Write out, word for word, every line in the data below from the one containing "5) zip bag <box>392,554,614,793</box>" to the one containing "7) screw <box>325,351,384,368</box>", both of them included.

== Material shown

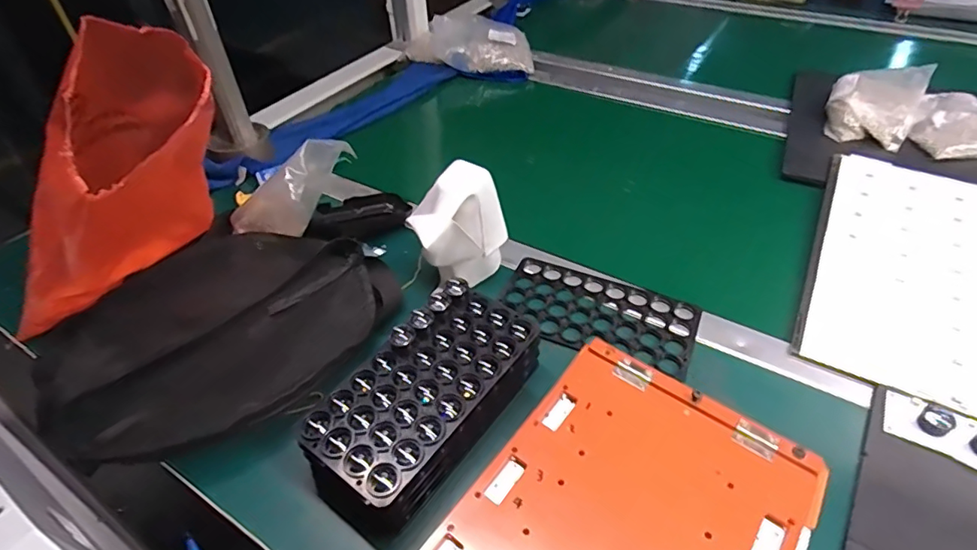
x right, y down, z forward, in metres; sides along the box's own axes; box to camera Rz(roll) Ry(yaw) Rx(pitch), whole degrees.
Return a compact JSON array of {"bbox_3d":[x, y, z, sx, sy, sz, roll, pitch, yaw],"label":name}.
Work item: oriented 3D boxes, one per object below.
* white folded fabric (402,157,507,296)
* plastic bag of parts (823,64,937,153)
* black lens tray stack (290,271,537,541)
[{"bbox_3d":[-0.034,-0.044,0.542,0.101,0.120,0.065,-31,50,-25],"label":"white folded fabric"},{"bbox_3d":[0.561,-0.255,0.760,0.112,0.052,0.167,26,52,27],"label":"plastic bag of parts"},{"bbox_3d":[-0.050,0.101,0.430,0.110,0.064,0.205,28,53,29],"label":"black lens tray stack"}]

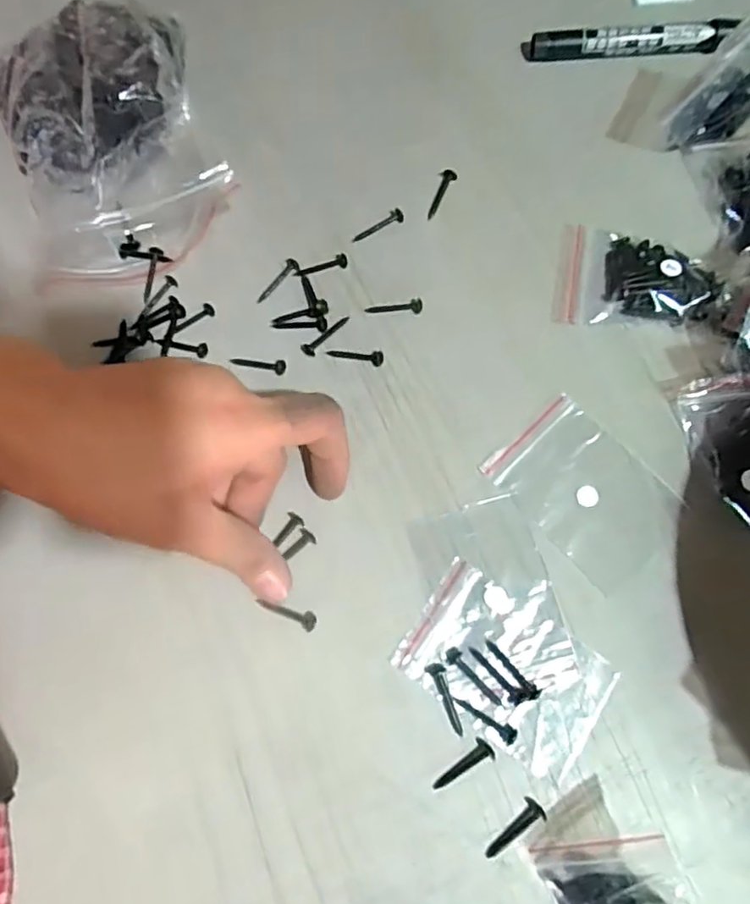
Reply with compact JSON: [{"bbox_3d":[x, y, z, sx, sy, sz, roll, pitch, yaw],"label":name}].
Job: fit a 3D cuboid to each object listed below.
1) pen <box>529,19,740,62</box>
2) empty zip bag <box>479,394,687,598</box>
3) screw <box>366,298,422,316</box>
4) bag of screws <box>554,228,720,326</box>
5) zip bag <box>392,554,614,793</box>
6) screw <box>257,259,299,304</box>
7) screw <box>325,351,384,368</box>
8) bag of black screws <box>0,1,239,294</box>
[{"bbox_3d":[0.146,-0.235,0.369,0.110,0.013,0.012,-1,75,3],"label":"pen"},{"bbox_3d":[0.104,0.019,0.314,0.058,0.004,0.085,-41,77,-7],"label":"empty zip bag"},{"bbox_3d":[0.010,-0.076,0.344,0.030,0.004,0.008,-8,76,-1],"label":"screw"},{"bbox_3d":[0.137,-0.092,0.335,0.079,0.017,0.054,7,76,5],"label":"bag of screws"},{"bbox_3d":[0.061,0.099,0.295,0.091,0.004,0.058,35,80,11],"label":"zip bag"},{"bbox_3d":[-0.053,-0.093,0.351,0.006,0.004,0.030,41,81,10],"label":"screw"},{"bbox_3d":[-0.010,-0.049,0.338,0.030,0.004,0.008,2,76,2],"label":"screw"},{"bbox_3d":[-0.143,-0.169,0.345,0.113,0.054,0.142,-17,75,-1],"label":"bag of black screws"}]

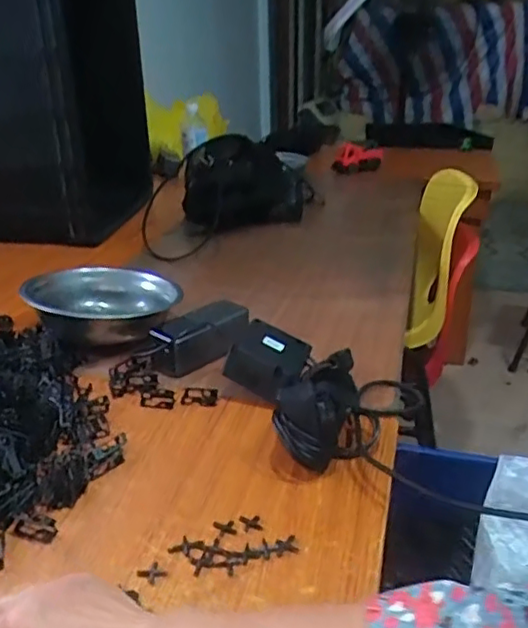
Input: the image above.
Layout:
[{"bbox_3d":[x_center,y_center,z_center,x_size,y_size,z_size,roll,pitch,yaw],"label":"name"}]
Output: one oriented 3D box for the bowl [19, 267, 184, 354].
[{"bbox_3d":[-0.212,-0.010,0.831,0.181,0.073,0.180,-1,25,0],"label":"bowl"}]

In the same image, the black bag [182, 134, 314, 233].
[{"bbox_3d":[-0.033,-0.283,1.343,0.277,0.191,0.087,-17,29,-32],"label":"black bag"}]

====

◆ **Response to this task**
5) zip bag <box>392,554,614,793</box>
6) screw <box>257,259,299,304</box>
7) screw <box>325,351,384,368</box>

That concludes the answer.